Many students accustomed to sustainable energy, composting, reusing and reducing waste at home find it difficult to continue a sustainable lifestyle at college where convenience is key and living spaces are miniscule.
The zero waste movement is on the rise in the United States and many colleges across the country and abroad are taking sustainability more seriously. For example, the University of Northern British Columbia has estimated that the campus could cut down their solid waste output by 70 percent through reducing, reusing and composting. Their Prince George campus has particularly focused on paper and plastic products, disposable drink containers and compostable material in order to cut back on waste. John Brown University in Arkansas is another example of a campus pioneering efforts to go zero waste”
According to their website, “since July 2012, John Brown University’s main campus has been a zero landfill institution, a transition that is part of an overall sustainability strategy. John Brown University is believed to be the first university in Arkansas and Oklahoma to have a zero landfill campus…In addition to becoming a zero landfill campus, the university has implemented programs around campus to reduce the volume of usable energy and used material.”
JBU has focused on decreasing energy usage, reusing materials and compacting cafeteria and non-disposable waste. Although becoming a zero landfill institution takes time and campus-wide effort, there are steps Northwestern students can individually take to lessen their environmental impact and spearhead sustainability.
First, students can intentionally recycle more often. There are recycling receptacles in every building across campus for paper, plastic and cardboard waste. There are also convenient receptacles right by the mail room for packaging waste. Also nearby the mailroom is a receptacle to dispose of electronics so they can be responsibly discarded. Keeping a recycling bin in dorm rooms and apartments is also a great way to recycle on a daily basis.
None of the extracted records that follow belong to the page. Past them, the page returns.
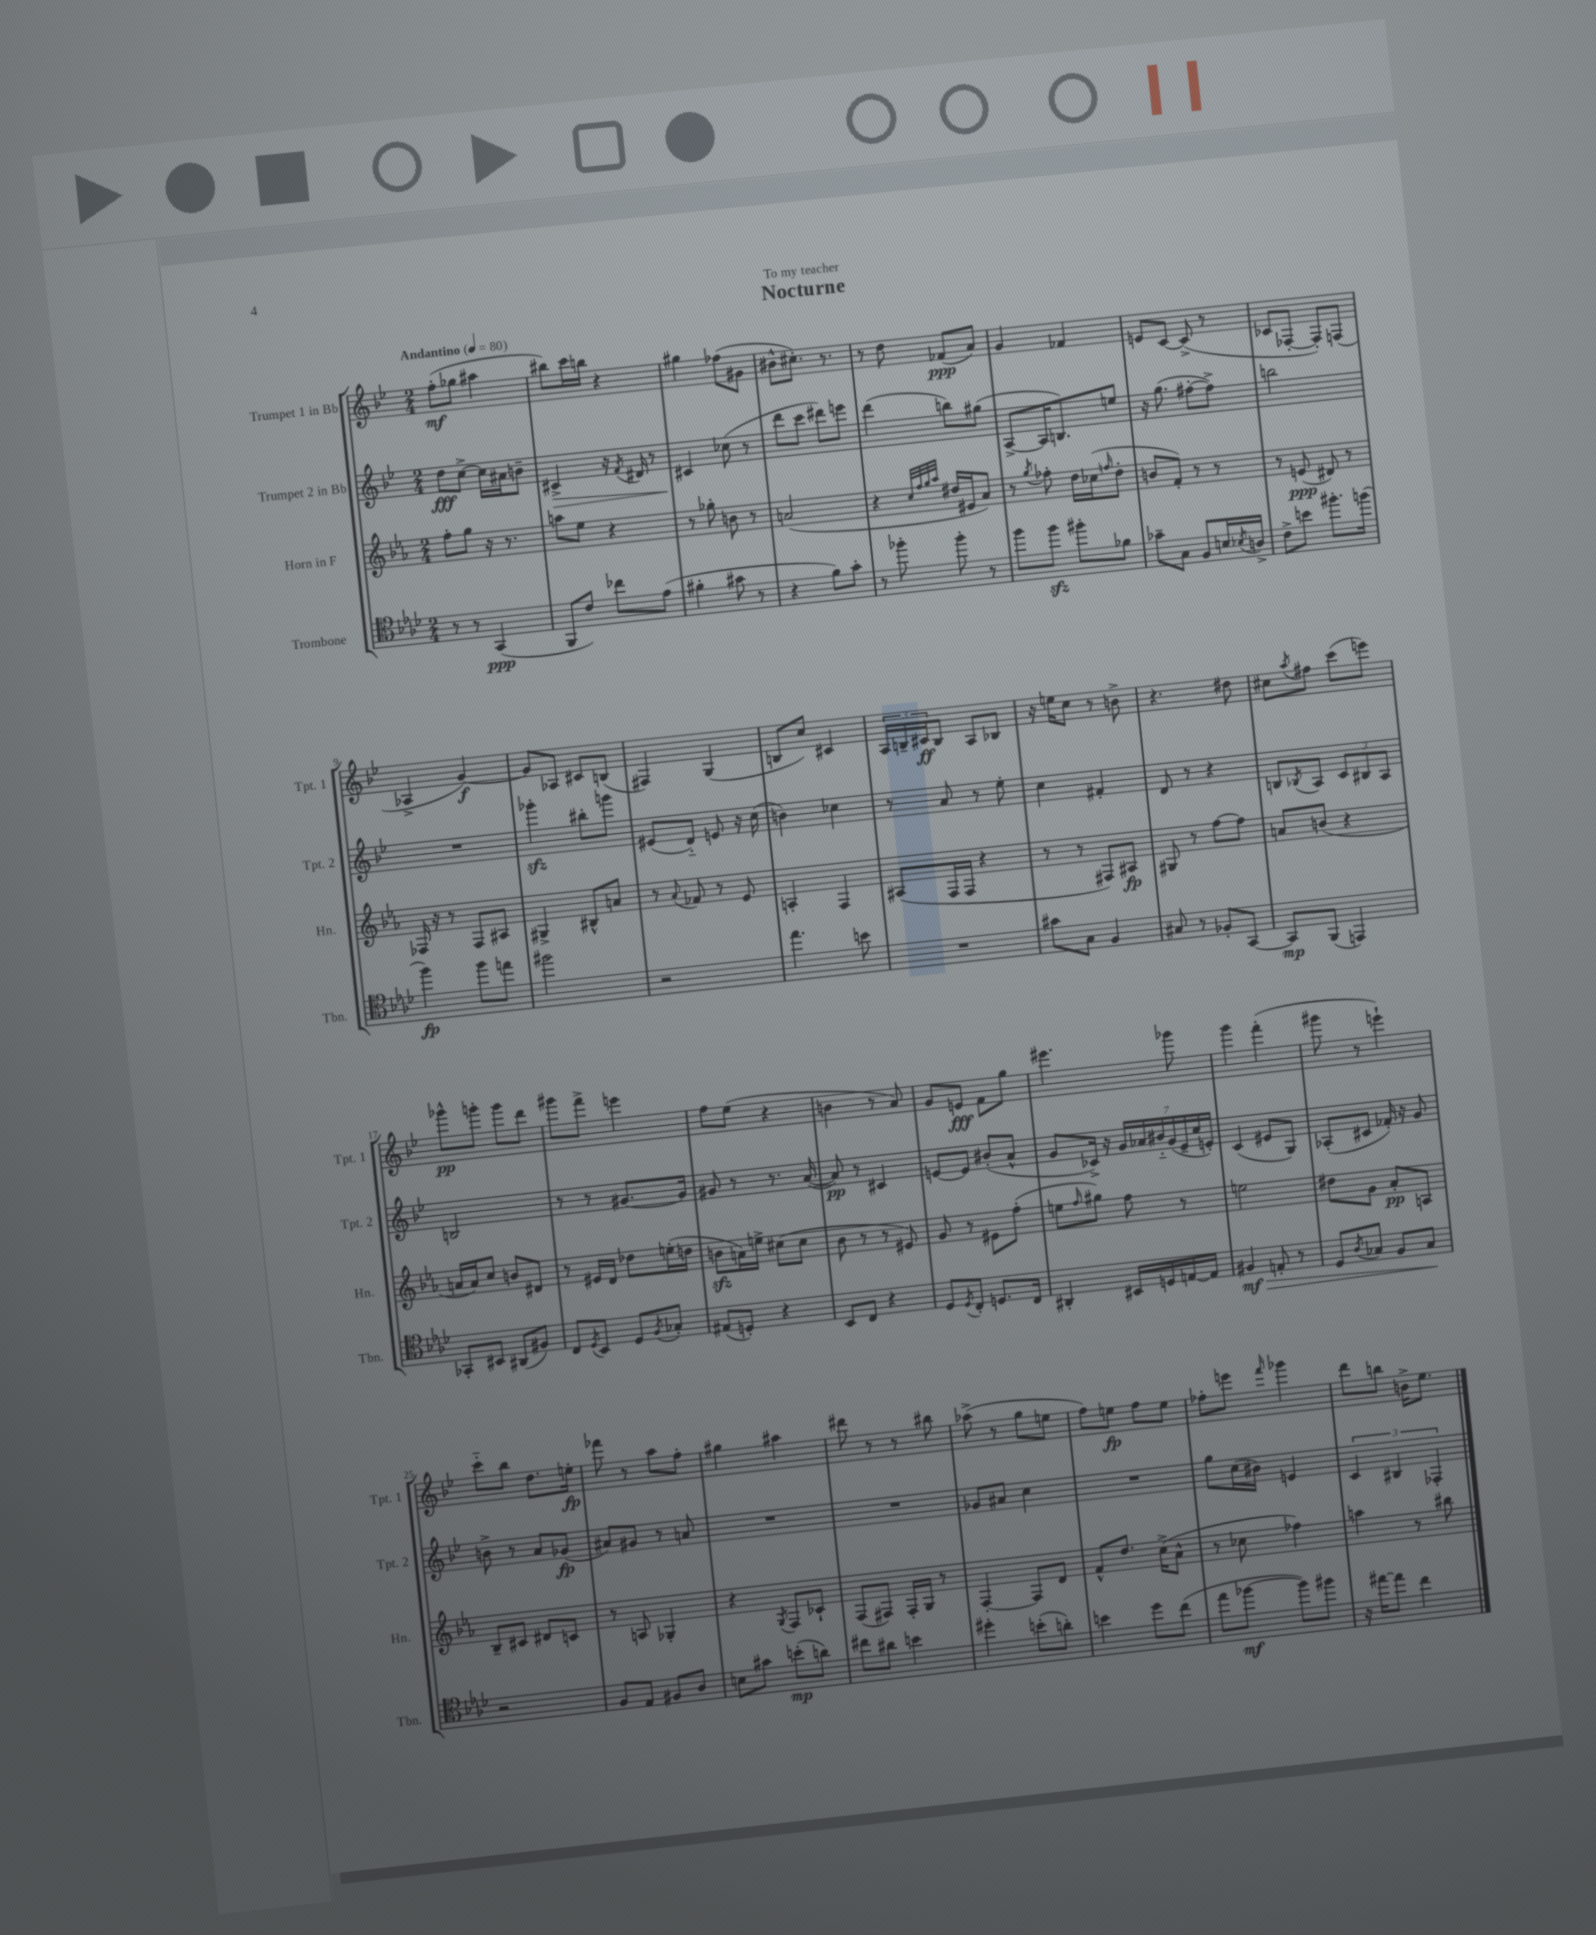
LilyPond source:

\header { title = "Nocturne" dedication = "To my teacher" }
<<
\new StaffGroup <<
\new Staff = "s0" \with { instrumentName = "Trumpet 1 in Bb" shortInstrumentName = "Tpt. 1" } {
    \clef treble \key bes \major \numericTimeSignature \time 2/4 \tempo "Andantino" 4 = 80
    f''8-.\mf( ges''8 ais''4 |
    bis''8) c'''16 b''16 r4 |
    gis''4 fes''8( gis'8 |
    bis'8-^ cis''8.-.) r8. |
    r8 d''8 fes'8\ppp( a'8) |
    g'4 fes'4 |
    e'8 c'8~ c'8->( r8 |
    ces'8 fes8~-. fes8-.) f8( |
    aes4-> g'4~\f) |
    g'8 aes8 cis'8 b8( |
    fis4) g4( |
    b8 c''8) cis'4 |
    \tuplet 3/2 { a16 b16-- cis'16\ff } b8 a8 bes8 |
    r16 e''16 c''8 r8 b'8-> |
    r4. dis''8 |
    cis''8 \acciaccatura { a''8 } fis''8 c'''8( e'''8) |
    ges'''8-^\pp g'''8-. g'''8 d'''8 |
    gis'''8 f'''8-> e'''4 |
    f''8 ees''8( r4 |
    b'4 r8 a'8) |
    g'8 e'8\fff f'8 g''8 |
    eis'''4. ges'''8 |
    g'''4 f'''4-.( |
    gis'''8 r8 e'''4-!) |
    c'''8-_ bes''8 d''8. e''16-.\fp |
    fes'''8 r8 a''8 f''8-. |
    gis''4 ais''4 |
    dis'''8 r8 r8 bis''8 |
    aes''8->( r8 g''8 e''8 |
    f''8) e''8\fp f''8 e''8 |
    fes''8-. e'''8 \grace { f'''16 } ges'''4 |
    d'''8 b''8 b'16-> ees''8. \bar "|." |
}
\new Staff = "s1" \with { instrumentName = "Trumpet 2 in Bb" shortInstrumentName = "Tpt. 2" } {
    \clef treble \key bes \major \numericTimeSignature \time 2/4
    d''8\fff c''8~-> c''16 ais'16 b'8-- |
    cis'4->\> r16 \acciaccatura { f'8 } dis'16 r8 |
    cis'4\! ces''8( r8 |
    d'''8 c'''8 dis'''8) e'''8 |
    d'''4( b''8) gis''8( |
    a8~-> a16 b8.) e''8 |
    r16 g''8.( fis''8~-. fis''8->) |
    b''2 |
    R2 |
    ges'''4-.\sfz bis''8-. g'''8 |
    eis'8( d'8-_) e'8 r16 c''16( |
    b'4) ces''4 |
    r8 a'8 r8 ees''8-. |
    c''4 fis'4-. |
    d'8 r8 r4 |
    b8 \acciaccatura { bes8 } a8 \tuplet 3/2 { c'8 bis8 a8 } |
    b2 |
    r8 r8 gis'8.~ gis'16 |
    gis'8 r8 r8. a'16~( |
    a'8\pp) r8 cis'4 |
    e'8~ e'8 bis'8-.( a'8-^ |
    g'8 ces'16->) r16 \tuplet 7/4 { g'16 aes'16 bis'16-_ g'16( ees'16-- c''16 e'16-.) } |
    c'4( eis'8 g8) |
    aes8-.( cis'8 fes'16-.) r16 g'8 |
    b'8-> r8 a'8 ges'8\fp( |
    ais'8) gis'8 r8 a'8 |
    R2 |
    R2 |
    ges'8 ais'8 c''4 |
    R2 |
    g''8 c''16( bis'16) e'4 |
    \tuplet 3/2 { c'4 bis4 fes4-. } \bar "|." |
}
\new Staff = "s2" \with { instrumentName = "Horn in F" shortInstrumentName = "Hn." } {
    \clef treble \key ees \major \numericTimeSignature \time 2/4
    f''8-. g''8 r16 r8. |
    a''8 ees''8 r4 |
    r8 ges''8-. b'8 r8 |
    a'2( |
    r4 \grace { c''32 f''32 g''32 aes''32 } dis''16 eis'16 aes'8) |
    r8 \acciaccatura { g''8 } fes''8-. d''16 ces''16( \grace { f''16 } d''8-. |
    b'8 f'8-.) r8 r8 |
    r8 e'8\ppp( dis'8) r8 |
    fes16 r16 r8 fes8 ais8 |
    gis4-> bis8-^ a'8 |
    r8 \appoggiatura { aes'8 } fes'8 r8 ees'8 |
    a4-. f4 |
    ais8( f16 f16 r4 |
    r8 r8 fis8) ais8\fp |
    gis8 r8 f''8~ f''8 |
    a'8 b'8( r4 |
    a'16 a'16) c''8 b'8 dis'8 |
    r8 eis'16 d'16 des''8 e''16-.( d''16 |
    b'8\sfz a'16) e''16-> cis''8( cis''8 |
    bes'8 r8 r8 eis'8) |
    g'8 r8 eis'8 f''8-.( |
    e''8 \grace { f''16 } gis''8) f''8 r8 |
    e''2 |
    dis''8 g'8 aes'8-.\pp a8 |
    bes8-- cis'8 dis'8 c'8 |
    r8 a8 ges4-. |
    r4 \acciaccatura { g8 } f8 ces'8-! |
    f8( fis8) fis16-. g16 r8 |
    f4~-. f8 d'8 |
    f'8-^ d''8. c''16->( aes'8-^ |
    r8 ces''8 fes''4) |
    a''4 r8 bis''8 \bar "|." |
}
\new Staff = "s3" \with { instrumentName = "Trombone" shortInstrumentName = "Tbn." } {
    \clef tenor \key aes \major \numericTimeSignature \time 2/4
    r8 r8 g,4\ppp( |
    f,8 c'8) ces''8 ees'8( |
    fis'4-. gis'8 r8 |
    r4 f'8) g'8-. |
    r8 fes''8-. fes''8-. r8 |
    f''8 f''8\sfz fis''8-. fes'8 |
    ges'8-- g8 f8 b16 \acciaccatura { bes8 } a16-> |
    c'8-> b'8 fis''8.-. f''16( |
    f''4\fp) f''8 e''8 |
    fis''2 |
    r2 |
    ees''4. b'8 |
    R2 |
    gis'8 g8 f4 |
    gis8 r8 fes8-. g,8~ |
    g,8\mp f,8( e,4) |
    ges,8-. bis,8 ais,8( fis8) |
    c8 \acciaccatura { des8 } bes,8 des8 \acciaccatura { f8 } ges8-. |
    eis8( d8-.) r4 |
    bes,8 c8 r4 |
    des8 \acciaccatura { des8 } c8-. d8. c16 |
    ais,4-. bis,16 d16 e16~ e16 |
    fis4\mf\> e8-. r8 |
    des8 \acciaccatura { aes8 } ges8 f8 ges8\! |
    r2 |
    f8 ees8 fis8 aes8 |
    b8 gis'8 b'8-.\mp( a'8) |
    cis''8 ais'8 b'4 |
    dis''4-. b'8-.( a'8-.) |
    b'4 des''8 c''8( |
    ees''8 fes''8~\mf fes''8) fis''8 |
    r16 eis''16~ eis''8 c''4 \bar "|." |
}
>>
>>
Textbooks that can’t be bought back at the end of the semester can go into the large cardboard containers around campus so they can also be responsibly disposed of or donated.
Second, students should aim to reduce the amount of single-use items they consume. Many students already avoid using the plastic lids and straws at the Hub, and several academic departments encourage students to use their own mugs for coffee and tea. Bringing a to-go mug to Common Grounds for coffee is another way to reduce single-use cups. While grocery shopping, students can bring reusable bags or opt for paper bags instead. If they must use plastic bags, reusing those bags as many times as possible is a great way to reduce waste. Opting for reusable materials over disposable ones is another way to reduce waste and the impact the campus has on landfills. For example, students can swap disposable plates and silverware for real plates and silverware without spending a lot of money. Many students have also swapped plastic toothbrushes for biodegradable bamboo-handled toothbrushes, which is another thrifty and sustainable swap for a greener future.
Third, students can consciously conserve energy in many ways. Turning lights off when leaving a room, keeping thermostats low and unplugging small appliances when not in use are small steps towards a more sustainable lifestyle.
Building a sustainable campus requires everyone taking small steps to cleaner energy and waste reduction. It doesn’t take a lot of money to make small changes in conservation and protect the earth.